Botswana’s growth has outstripped even that of the Asian ‘tigers’. Mr Tito Mboweni called on us “to attend to a number of mistakes”. We must deregulate to unleash prosperity. Mr Barack Obama said at Georgetown University in 2015: “The free market is the greatest producer of wealth in history – it has lifted billions of people out of poverty.”
Operation Vulindlela’s reform proposals must be activated; proposals that have been on the agenda for at least a decade, if not longer.

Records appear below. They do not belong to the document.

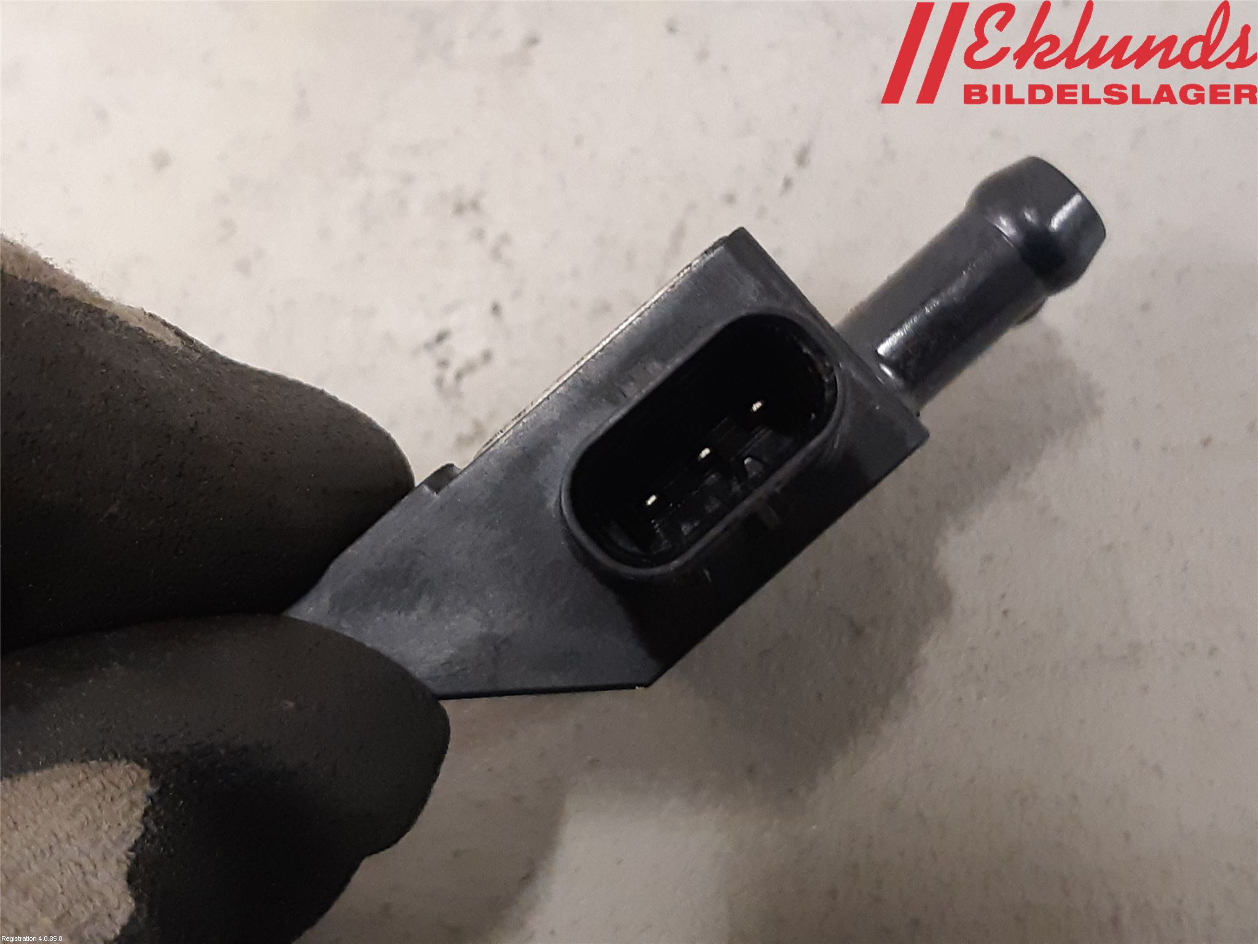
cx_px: 629
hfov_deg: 67.3
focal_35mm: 26
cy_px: 472
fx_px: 945
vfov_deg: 53.1
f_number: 1.7
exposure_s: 1/40
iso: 250
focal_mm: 3.93
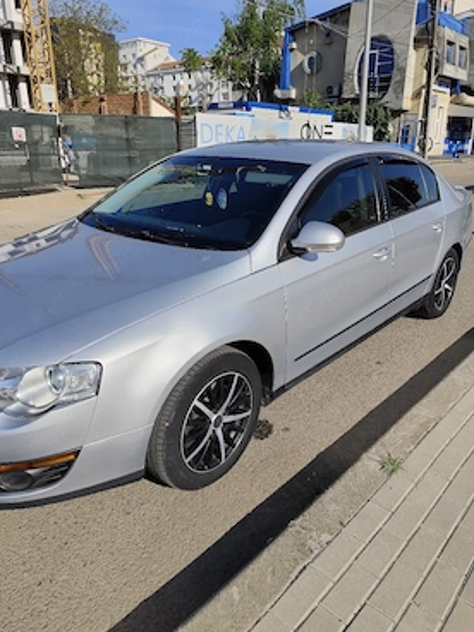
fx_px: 456
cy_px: 301
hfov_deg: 54.8
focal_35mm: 25
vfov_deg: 69.3
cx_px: 251
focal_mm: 6.14
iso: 50
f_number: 1.65
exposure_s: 1/2500
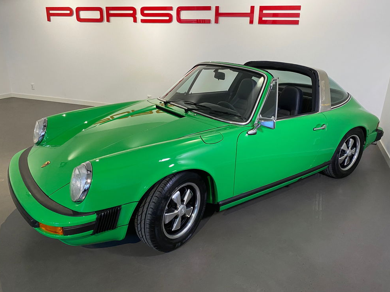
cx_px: 199
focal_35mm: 27
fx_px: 304
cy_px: 145
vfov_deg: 51.4
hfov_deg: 65.3
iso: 320
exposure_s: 1/60
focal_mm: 4.25
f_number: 1.8
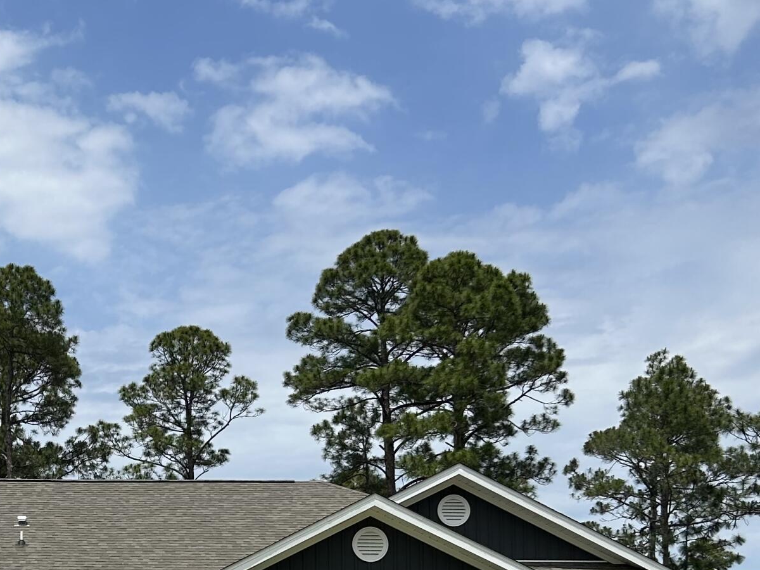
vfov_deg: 21.5
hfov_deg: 28.5
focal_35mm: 65
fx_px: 1427
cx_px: 60
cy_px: 620
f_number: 1.5
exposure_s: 1/7463
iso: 50
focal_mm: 5.7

It will be adrenaline for our economy and inspire hope for the destitute and forge an ‘Africa spring’.
We look forward to a deregulated inclusive economy in 2022. Let’s act together and groom the economy in the days ahead into a new economic brand, a modern inclusive economy for a modern generation to enable people to participate in the economy. Ms Jesse Duarte in ANC Today on 20 November 2014 wrote: “Complete political and economic freedom are not without paradox.”
“THE PEOPLE SHALL SHARE IN THE COUNTRY’S WEALTH! All people shall have equal rights to trade where they choose, to manufacture and to enter all trades, crafts and professions.” (Freedom Charter). This resonates with Ms Joan Fubbs, BA Honours, MSc, emmber of the National Assembly’s vision to move from a ‘welfare’ to a ‘workforce’ perspective; jobs instead of grants.
A revolution is coming
It is time for fundamental deregulation to release unprecedented economic growth ‘to affect the character’ of the revolution as Robert F Kennedy prophesied: “A revolution is coming – a revolution which will be peaceful if we are wise enough; compassionate if we care enough; successful if we are fortunate enough – but a revolution which is coming whether we will it or not. We can affect its character; we cannot alter its inevitability.”
Robert F. Kennedy
[Report to the United States Senate on his trip to Latin America and the Alliance for Progress, 9–10 May 1966].
Mr Michael Gorbachev turned Russia’s economy away from failing socialism and communism with Glasnost (transparency) and Perestroika (restructuring).
Deng Xiaoping’s Chinese reformer – since the beginning of Deng Xiaoping’s reforms, China’s GDP has risen tenfold.
Mr FW de Klerk changed the course of history.
On 2 February 1990, then President FW de Klerk addressed the opening of Parliament, changing the course of history. He unbanned exile political movements, the ANC, the Pan-Africanist Congress (PAC) and the South African Communist Party (SACP). FW de Klerk also announced that Nelson Mandela would be released after 27 years in jail. Mandela was released nine days later. FW de Klerk also announced a moratorium on the death penalty and the end of the state of emergency, which had been in place for five years. The speech would lay the ground for the country’s first democratic elections that took place four years later in April 1994.
74 days Our best wishes in support for urgent and fundamental reform and deregulation, turning policy into deeds in the run-up to the investment conference on 24th March 2022.
May God bless you and Africa in abundance as always.
- Adv Hein van der Walt and Dr Lawrence McCrystal.